Thanks likeprestige.
On Thu, Oct 7, 2010 at 5:25 PM, Reece <rock...@hotmail.com> wrote:
The first study covered in the paper seems to've been the same study
covered by the _Psychonomics_ poster & cited in Jaeggi 2009
(http://www.gwern.net/N-back%20FAQ.html#jaeggi-2009)
This one included many details missing from the poster, including the
crucial details about how the matrix tests were administered.
They were administered speeded *again* (10min). But at least this time
there's a better attempt at justification for speeding the APM, though
the BOMAT comes with the same lame time excuse.
The second study is better in this respect - 16 minutes for BOMAT
compared to 10.
But I wonder if I'm interpreting the charts on page 7 correctly? It
seems that in study 2, each section of the APM had 18 questions and no
one answered more than 14 or 15 questions at the start, but after
n-back training both n-back groups had at least one person answer all
18 questions. Given that the score increase for the APM was around 1
or 2 questions... This seems to be also true of the BOMAT, but it had
more questions so no one ever answered them all. Does the data
distinguish between the subjects becoming more accurate in the
questions they answer, or just whether they answered more questions
with a similar level of accuracy?
So an interesting paper as usual, but I am very disappointed that the
speed question seems to remain unanswered.
--
gwern
http://www.gwern.net/
I don't know how you can ask this given how many times we've argued
over this and my careful explanation of my interpretation of the data.
Study 1 has the IQ tests speeded and provides little details about
before-after scores, so I don't criticize that.
Study 2 has the IQ tests still speeded, but provides some more
details. Before training, the fastest person could not finish the APM
questions, and so the # of correct answers is necessarily low. After
training, the fastest person finished all the APM questions, and the #
of correct answers went up. Similarly for the BOMAT.
Did that person(s) get smarter - be more likely to answer correctly on
the very hardest questions - or did they just get faster, and would
have had nigh-identical scores before-after if they had had time to
answer/guess at all questions provided? As presented, we don't know.

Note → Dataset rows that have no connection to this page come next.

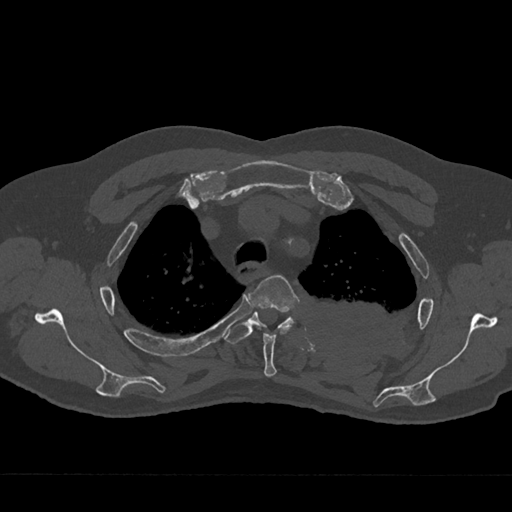
CT including the spine, one axial slice; position 546 of 797 along the scan axis; 120 kVp; bone window (W 1800 / L 400 HU); 512 × 512 image matrix. Patient: male, 75 years. From the clinical record (not read from this slice): primary cancer: renal; vertebrae with lytic lesions (as recorded): T4.
Annotated regions visible in this slice (semi-automatically segmented with operator editing):
- T3 vertebra: bounding box <249,275,300,377> (left, top, right, bottom; pixels)
- T4 vertebra: <224,312,295,344>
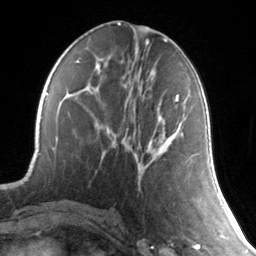
Breast MRI, one axial slice. Slice 65 of 134 in the series (ordered by position). Cropped to one breast. Dynamic contrast-enhanced series, time point 2 of 7 at this slice position (early post-contrast). 3 T. TE 1.7 ms, TR 4.6 ms. 256 × 256 image matrix. Female patient.
Outlined on this slice (semi-automatically segmented with operator editing):
- enhancing-tissue mask used for the functional tumour volume (all voxels passing the contrast-enhancement thresholds inside the analysis volume; usually the tumour): bounding box <175,95,179,101> (left, top, right, bottom; pixels)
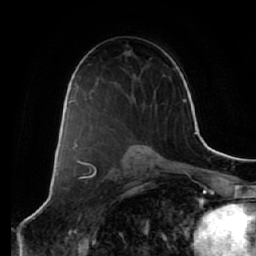
Breast MRI (dynamic contrast-enhanced), one axial slice. Position 37 of 64 along the scan axis. Cropped to one breast. Dynamic contrast-enhanced series, time point 2 of 7 at this slice position (early post-contrast). 1.5 T. TE 2.5 ms, TR 5.4 ms. 2.5 mm slice thickness. 256 × 256 image matrix. Female patient.
Annotated regions visible in this slice (semi-automatically segmented with operator editing):
- enhancing-tissue mask used for the functional tumour volume (all voxels passing the contrast-enhancement thresholds inside the analysis volume; usually the tumour): bounding box <96,120,113,143> (left, top, right, bottom; pixels)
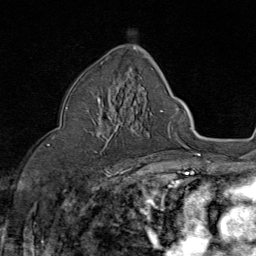
Breast MRI (dynamic contrast-enhanced), one axial slice; slice 48 of 80 in the series (ordered by position); cropped to one breast; dynamic contrast-enhanced series, time point 2 of 8 at this slice position (early post-contrast); 1.5 T; TE 1.8 ms, TR 4.3 ms; 256 × 256 image matrix, field of view 180 × 180 mm. Female patient.
Annotated regions visible in this slice (semi-automatically segmented with operator editing):
- enhancing-tissue mask used for the functional tumour volume (all voxels passing the contrast-enhancement thresholds inside the analysis volume; usually the tumour): box from (x=85, y=89) to (x=134, y=153) px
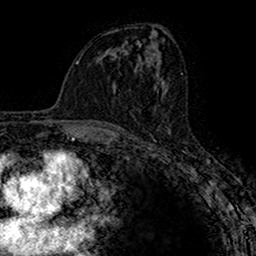
Breast MRI (dynamic contrast-enhanced), one axial slice. Slice 78 of 160 in the series (ordered by position). Cropped to one breast. Dynamic contrast-enhanced series, time point 2 of 7 at this slice position (early post-contrast). 1.5 T. TE 2.7 ms, TR 4.9 ms. 256 × 256 image matrix. Female patient.
Annotated regions visible in this slice (semi-automatically segmented with operator editing):
- enhancing-tissue mask used for the functional tumour volume (all voxels passing the contrast-enhancement thresholds inside the analysis volume; usually the tumour): box from (x=157, y=89) to (x=159, y=91) px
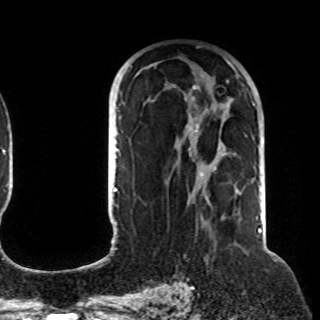
Breast MRI (dynamic contrast-enhanced), one axial slice. Position 60 of 108 along the scan axis. Cropped to one breast. Dynamic contrast-enhanced series, time point 2 of 8 at this slice position (early post-contrast). 1.5 T. TE 4.2 ms, TR 7 ms. 2.2 mm slice thickness. 320 × 320 image matrix, field of view 225 × 225 mm. Female patient.
Structures marked on this image (semi-automatic segmentation, software-assisted and operator-edited):
- enhancing-tissue mask used for the functional tumour volume (all voxels passing the contrast-enhancement thresholds inside the analysis volume; usually the tumour): bounding box (x1, y1, x2, y2) in pixels: (120, 61, 255, 205)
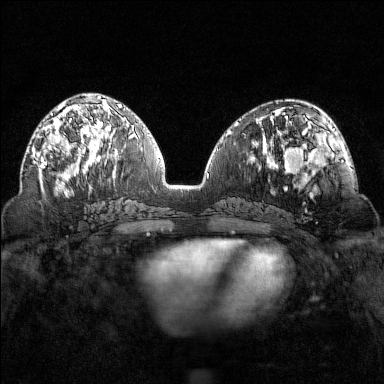
Breast MRI (dynamic contrast-enhanced), one axial slice; slice 65 of 160 in the series (ordered by position); dynamic contrast-enhanced series, time point 2 of 7 at this slice position (early post-contrast); 1.5 T; TE 1.8 ms, TR 4.8 ms; 384 × 384 image matrix, field of view 320 × 320 mm. Female patient.
Structures marked on this image (semi-automatically segmented with operator editing):
- enhancing-tissue mask used for the functional tumour volume (all voxels passing the contrast-enhancement thresholds inside the analysis volume; usually the tumour): bounding box [x1, y1, x2, y2] px = [40, 102, 97, 169]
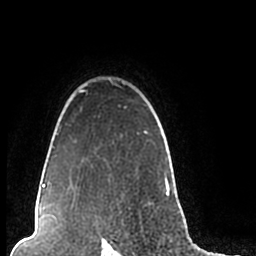
Breast MRI (dynamic contrast-enhanced), one axial slice. Cropped to one breast. Dynamic contrast-enhanced series, time point 2 of 7 at this slice position (early post-contrast). 1.5 T. TE 2.2 ms, TR 4.6 ms. 256 × 256 image matrix, field of view 160 × 160 mm. Female patient.
Outlined on this slice (semi-automatically segmented with operator editing):
- enhancing-tissue mask used for the functional tumour volume (all voxels passing the contrast-enhancement thresholds inside the analysis volume; usually the tumour): bounding box [x1, y1, x2, y2] px = [44, 78, 170, 206]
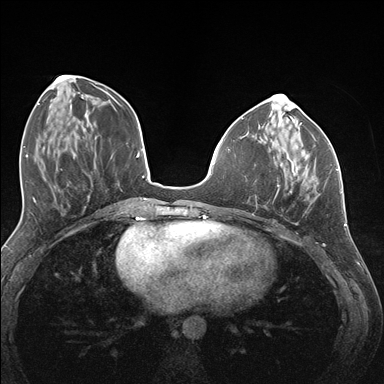
Breast MRI (dynamic contrast-enhanced), one axial slice. Slice 55 of 176 in the series (ordered by position). Dynamic contrast-enhanced series, time point 2 of 7 at this slice position (early post-contrast). 1.5 T. TE 1.5 ms, TR 4.1 ms. 1.1 mm slice thickness. 384 × 384 image matrix, field of view 320 × 320 mm. Female patient.
Structures marked on this image (semi-automatic segmentation, software-assisted and operator-edited):
- enhancing-tissue mask used for the functional tumour volume (all voxels passing the contrast-enhancement thresholds inside the analysis volume; usually the tumour): bounding box [x1, y1, x2, y2] px = [271, 143, 337, 192]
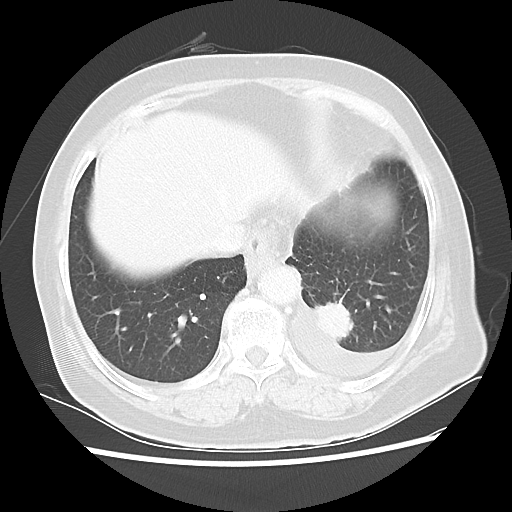
Chest CT, one axial slice; slice 7 of 40 in the series (ordered by position); 100 kVp; lung window (W 1500 / L -600 HU); 512 × 512 image matrix, field of view 343 × 343 mm. Female patient, age 68 years. Case-level facts recorded for this patient, not image findings: clinical TNM (as recorded): T1c N0 M1.
Annotated regions visible in this slice (bounding box drawn by a radiologist):
- lung tumour (recorded histology: adenocarcinoma): bounding box [x1, y1, x2, y2] px = [315, 300, 359, 344]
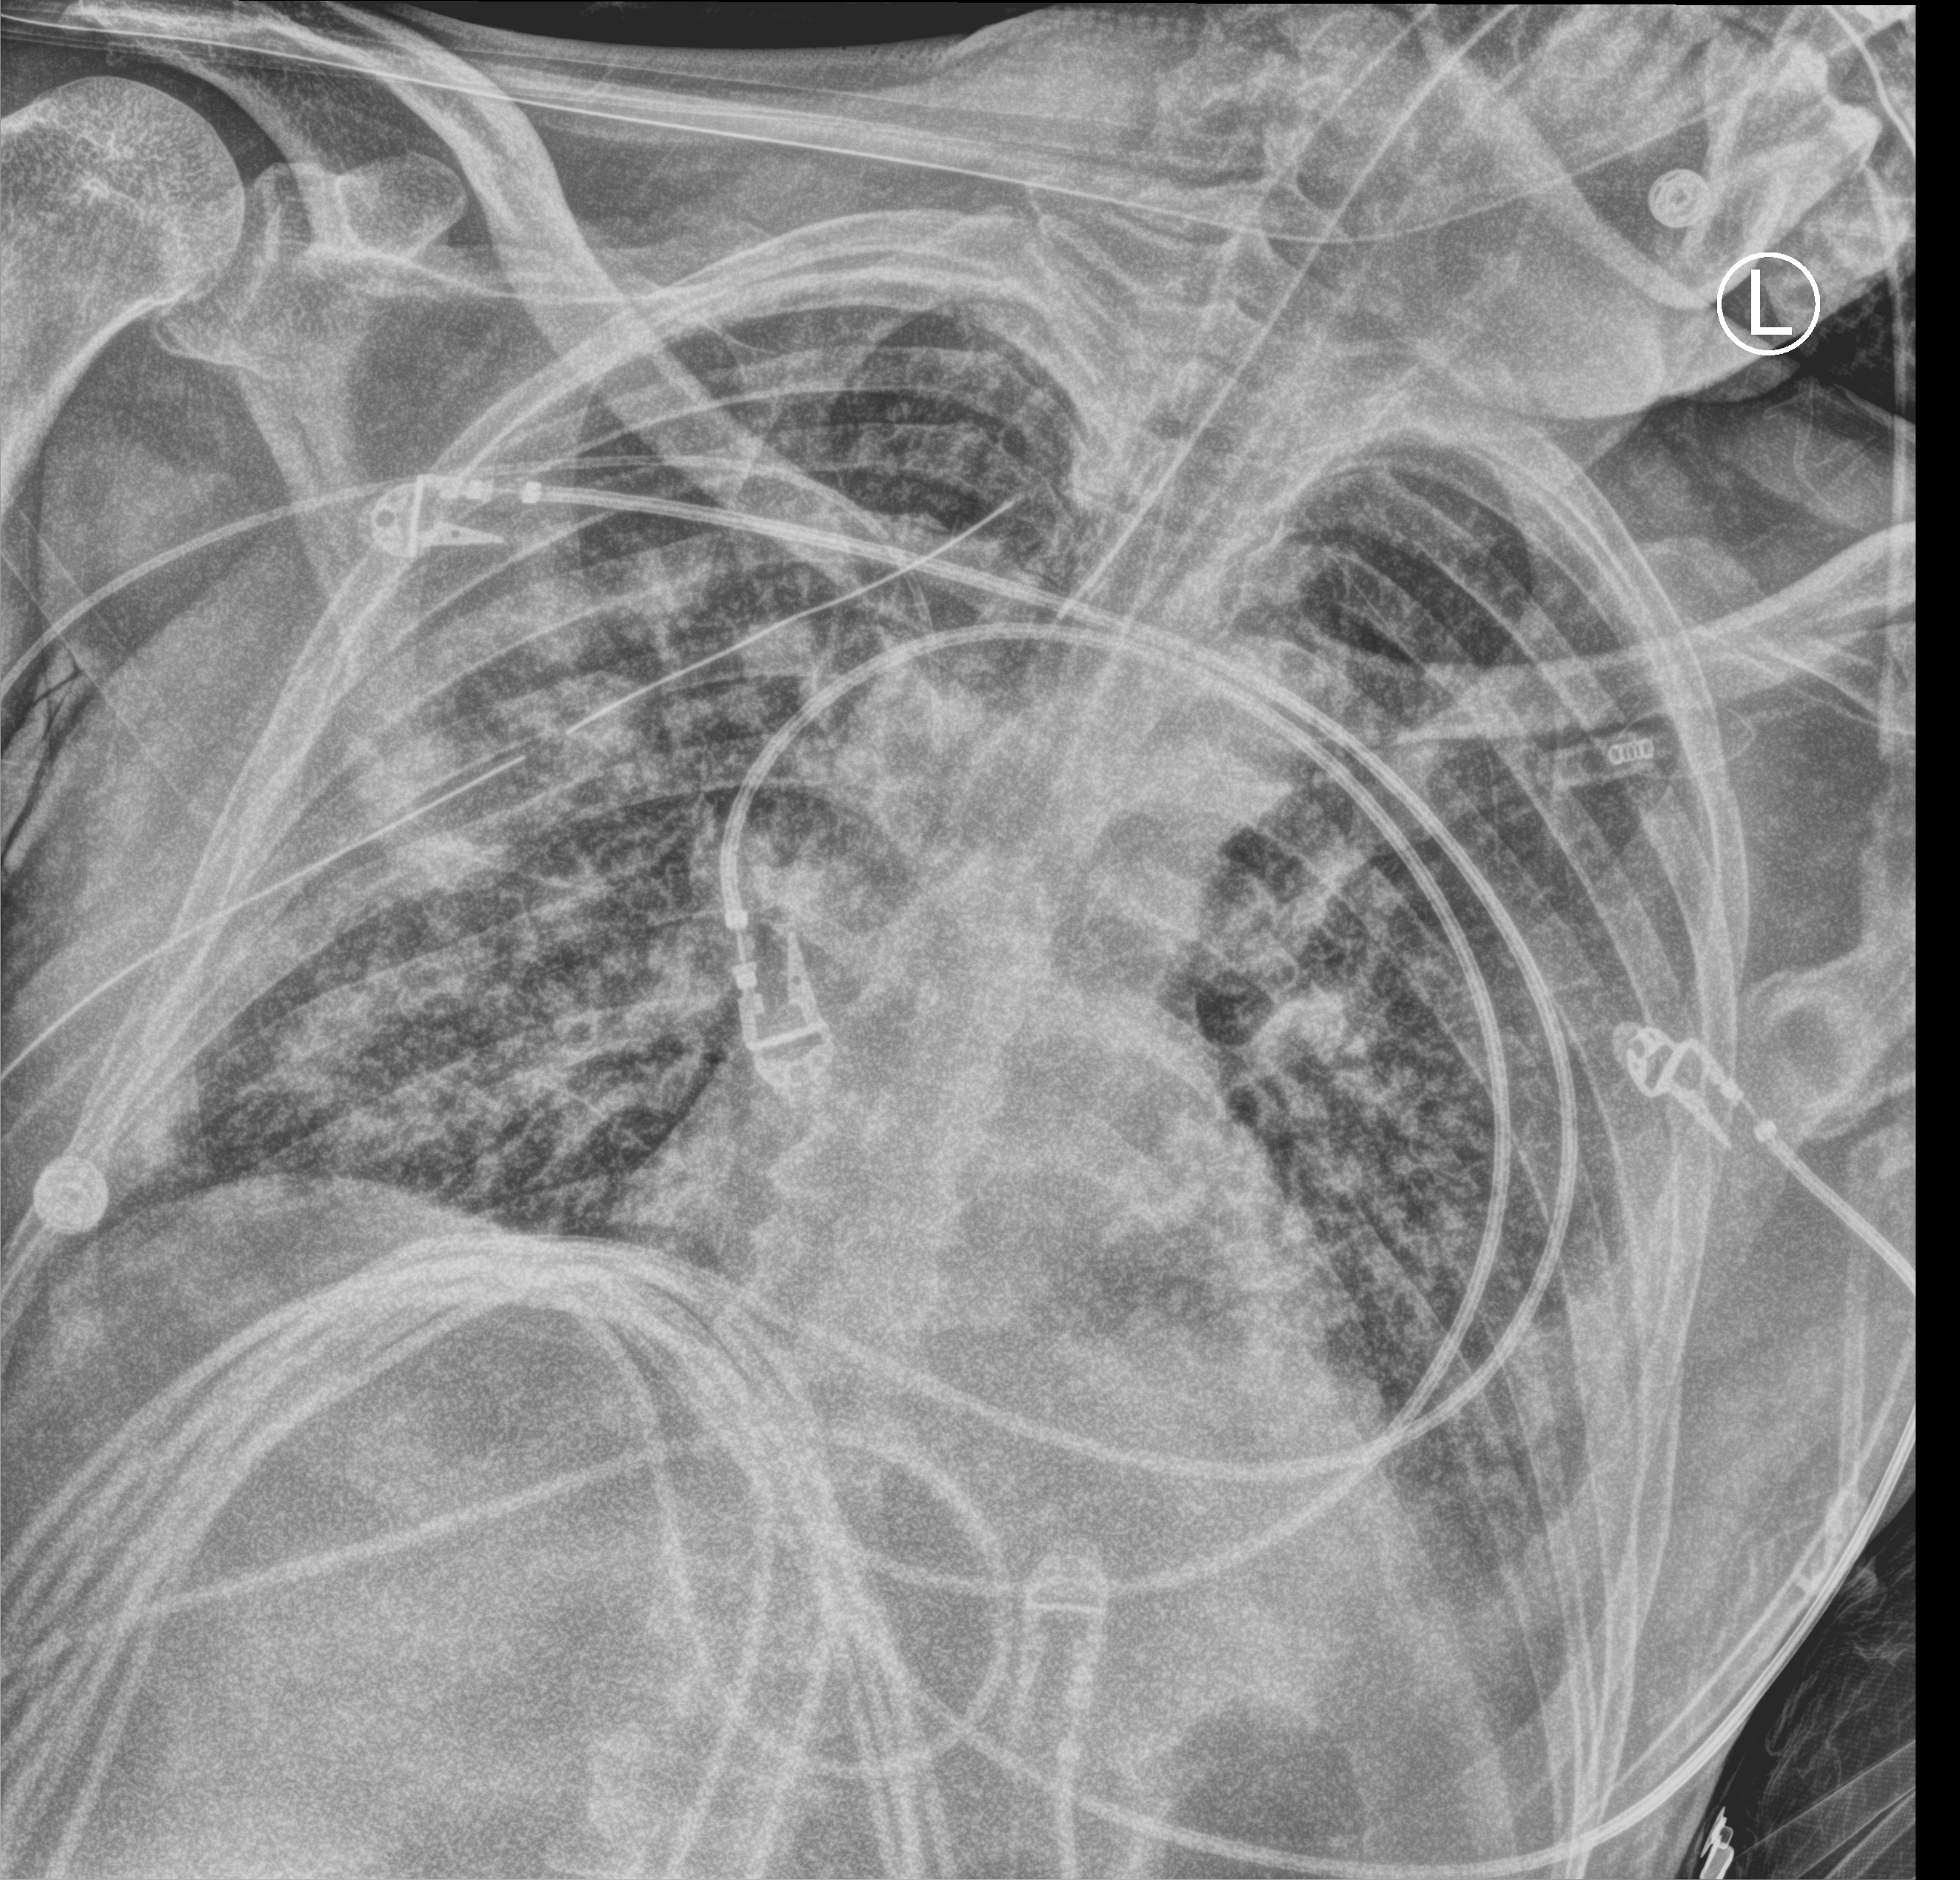
Portable chest radiograph; anteroposterior (AP) projection. Patient hospitalised with COVID-19; male, aged 18–59 years.
Admission-level facts for this patient (not findings on this image; timing relative to this image not recorded):
- mechanically ventilated during this hospital stay: yes
- admitted to intensive care during this hospital stay: yes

I don't think speed on an IQ test is the same thing as intelligence; I
think speed and accuracy are two different things (although closely
related), and it is possible to intervene to improve speed but not
accuracy. Yes, they mentioned a study that speeded APM was comparable
to unspeeded APM - but that was not in a context of a task which may
be improving speed! To reuse my analogy, it's like saying that the
verbal subtest of Wechsler is well-correlated with the rest of it
(true), therefore we can save time by only administering that subtest
and then we prove that reading the dictionary vastly increases IQ
(false).
The authors did not cite Moody, though they apparently are aware of
the issue; but the best approach would have been to simply not speeded
the tests! This is getting very frustrating.
--
gwern
http://www.gwern.net/
I've never suggested a conspiracy; I don't know why you bring the idea
up. I don't speculate about the inner life of Jaeggi and her coworkers
- I just note that the data do not say to me what they say to her.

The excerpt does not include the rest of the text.